Fokus masalah yang saya perhatikan di situ adalah pada rangkaian kata ‘di mana’. “Kita hidup pada zaman di mana…”
Lo, zaman kok di mana? ‘Di mana’ adalah kata tanya yang dipakai untuk menanyakan tempat, padahal ‘zaman’ menunjukkan rentang waktu, bukan tempat. (Tentu saja dalam hal ini kita bicara dalam nalar orang awam saja, tidak perlu membawa-bawa Pak Einstein yang akan terlalu rumit menjelaskan konsep ruang dan waktu menurut pemikirannya.)
Nah, sekali lagi, ‘di mana’ dipakai untuk menanyakan tempat. Dengan demikian, kalau mau enak, kata ‘zaman’ mesti diganti pula dengan kata yang menunjukkan tempat. Ambillah contoh ‘kampung’. Maka, kita bisa merevisi kalimat di atas dengan:
Kita hidup di kampung di mana orang yang berbuat tercela mendapat peluang.

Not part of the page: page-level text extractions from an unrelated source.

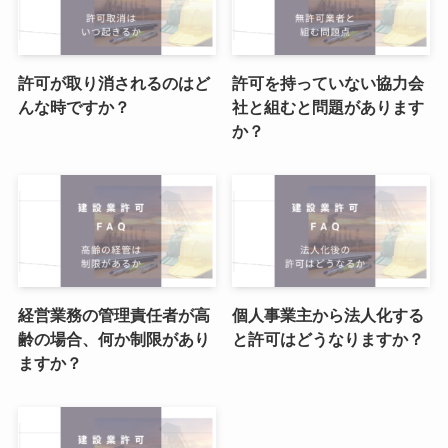
許可が取り消されるのはど
許可を持っていない協力会
んな時ですか？
社と組むと問題があります
か？
経営業務の管理責任者が高
個人事業主から法人化する
齢の場合、何か制限があり
と許可はどうなりますか？
ますか？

Logis, bukan? Masalahnya, secara resmi bahasa Indonesia tidak mengenal kata hubung ‘di mana’, yang setara dengan kata where dalam bahasa Inggris. Misalnya pada kalimat “This is the town where I waste my time in whole my life.” Jalan tengahnya, kita bisa menata lagi kalimat bermasalah di atas dengan:
Kita hidup di kampung tempat orang yang berbuat tercela mendapat peluang.

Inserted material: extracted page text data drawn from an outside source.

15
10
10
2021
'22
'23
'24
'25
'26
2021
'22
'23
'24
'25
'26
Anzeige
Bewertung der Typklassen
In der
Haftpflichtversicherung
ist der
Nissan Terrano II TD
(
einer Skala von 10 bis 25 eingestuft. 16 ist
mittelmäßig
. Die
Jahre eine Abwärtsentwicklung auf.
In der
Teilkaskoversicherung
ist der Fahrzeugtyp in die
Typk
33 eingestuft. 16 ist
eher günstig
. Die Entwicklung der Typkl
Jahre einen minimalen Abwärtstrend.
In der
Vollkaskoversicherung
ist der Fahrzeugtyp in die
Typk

Kalimat seperti itu lebih diterima dalam tuturan bahasa Indonesia, dan lebih nyaman didengar.
Apabila kita kembali ke kalimat awal yang memberikan penekanan tentang ‘zaman’, dan kita ingin mengadopsi mentah-mentah cara penuturannya dalam bahasa Inggris, kata hubungnya jelas bukan ‘di mana’, melainkan ‘kapan’.
Kata ‘kapan’ setara dengan ‘when’, misalnya dalam “That was the day when I decided to leave her.” Akan tetapi, menerjemahkan kata penghubung itu secara apa adanya dari bahasa Inggris akan membuat kalimat kita terasa janggal.
Kita hidup di zaman kapan orang yang berbuat tercela mendapat peluang.
Aneh, bukan? Karena itulah, kita perlu kembali ke tuturan lazim dalam bahasa Indonesia, yang menggunakan kata-kata penghubung penunjuk waktu seperti ‘ketika’, ‘saat’, atau ‘waktu’.
Kita hidup di zaman ketika orang yang berbuat tercela mendapat peluang.
Bagaimana, sudah terasa enak, bukan? Nah, kalau sudah enak, ya jangan dinikmati sendiri. Sebab hidup yang enak akan lebih mendatangkan berkah jika kita mau berbagi. Tanyalah Pak Mario kalau Anda masih kurang percaya.